Substitute in what is known in conditional expectation

conditional probabilityconditional-expectationmeasure-theoryprobability theoryrandom variables

Motivation:
It might appear intuitive that $E(f(X,Y)|Y=y)=E(f(X,y)|Y=y)$, i.e. we just substitute in what is known in the conditional expectation. However, I want to prove this rigorously using the definition and properties of conditional expectation defined in measure theory.

The general setting:
Let $(\Omega, \mathcal{F}, P)$ be a probability space, consider a sub-sigma algebra $\mathcal{G}\subseteq \mathcal{F}$ and random elements $X: \Omega\rightarrow S$, $Y: \Omega\rightarrow T$. Assume $Y$ is $\mathcal{G}$-measurable. Also, let $f$ be a real-valued measurable function $f: S\times T\rightarrow R$ such that $E(f(X,Y))<\infty$.

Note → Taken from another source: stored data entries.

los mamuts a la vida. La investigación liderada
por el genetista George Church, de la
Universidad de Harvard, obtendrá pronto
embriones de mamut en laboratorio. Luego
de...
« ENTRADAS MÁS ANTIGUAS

Recall: $E(f(X,Y)|\mathcal{G}) $ is defined as the unique (up to a.s. equivalence) $\mathcal{G}$-measurable function in $(\Omega, \mathcal{G}, P|_{\mathcal{G}})$ such that $\int_A f(X,Y) dP = \int_A E(f(X,Y)|\mathcal{G}) dP$ for all $A\in \mathcal{G}$. Any properties deduced from this definition are allowed to use.

Questions:
(1). Can we deduce that $E(f(X,Y)|\mathcal{G})(w) = E(f(X,Y(w))|\mathcal{G})(w)$ $P-$almost surely in $w\in \Omega$?
(2). If (1) is not true in general, then under what regularity conditions does (1) hold?

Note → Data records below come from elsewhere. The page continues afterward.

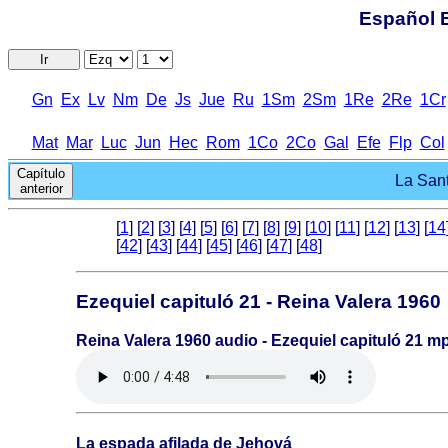
Español B
Ir
Gn
Ex
Lv
Nm
De
Js
Jue
Ru
1Sm
2Sm
1Re
2Re
1Cr
Mat
Mar
Luc
Jun
Hec
Rom
1Co
2Co
Gal
Efe
Flp
Col
Capítulo
La Sant
anterior
[
1
] [
2
] [
3
] [
4
] [
5
] [
6
] [
7
] [
8
] [
9
] [
10
] [
11
] [
12
] [
13
] [
14
[
42
] [
43
] [
44
] [
45
] [
46
] [
47
] [
48
]
Ezequiel capituló 21 - Reina Valera 1960
Reina Valera 1960 audio - Ezequiel capituló 21 m
La espada afilada de Jehová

(Edit: by the independence lemma, (1) holds under the assumption of X is independent of Y, when X and Y are random vectors, but assuming independence seems too strong)

Best Answer

A sufficient condition for (1) to be true is that there exists a regular conditional distribution for $X$ given $\mathcal{G}$. This is true, for instance, if $S$ is a standard Borel space. A regular conditional distribution for $X$ given $\mathcal{G}$ is a function $\mu(A,\omega)$, where $\mu(\cdot,\omega)$ is a probability measure on $S$ for each $\omega$, $\mu(A,\cdot)$ is a random variable for each measurable $A$, and $P(X\in A\mid\mathcal{G})=\mu(A)$ a.s., for each measurable $A$. In this case, if $Z$ is a version of $E[f(X,Y)\mid\mathcal{G}]$, then we have $$ Z(\omega) = \int f(x,Y(\omega))\,\mu(dx, \omega) $$ for almost every $\omega$. In particular, if we define $$ Z(y) = \int f(x,y)\,\mu(dx), $$ then $Z(y)$ is a version of $E[f(X,y)\mid\mathcal{G}]$ for every $y$, and $Z(Y)$ is a version of $E[f(X,Y)\mid\mathcal{G}]$. See Chapter 5 of Foundations of Modern Probability by Olav Kallenberg for further details.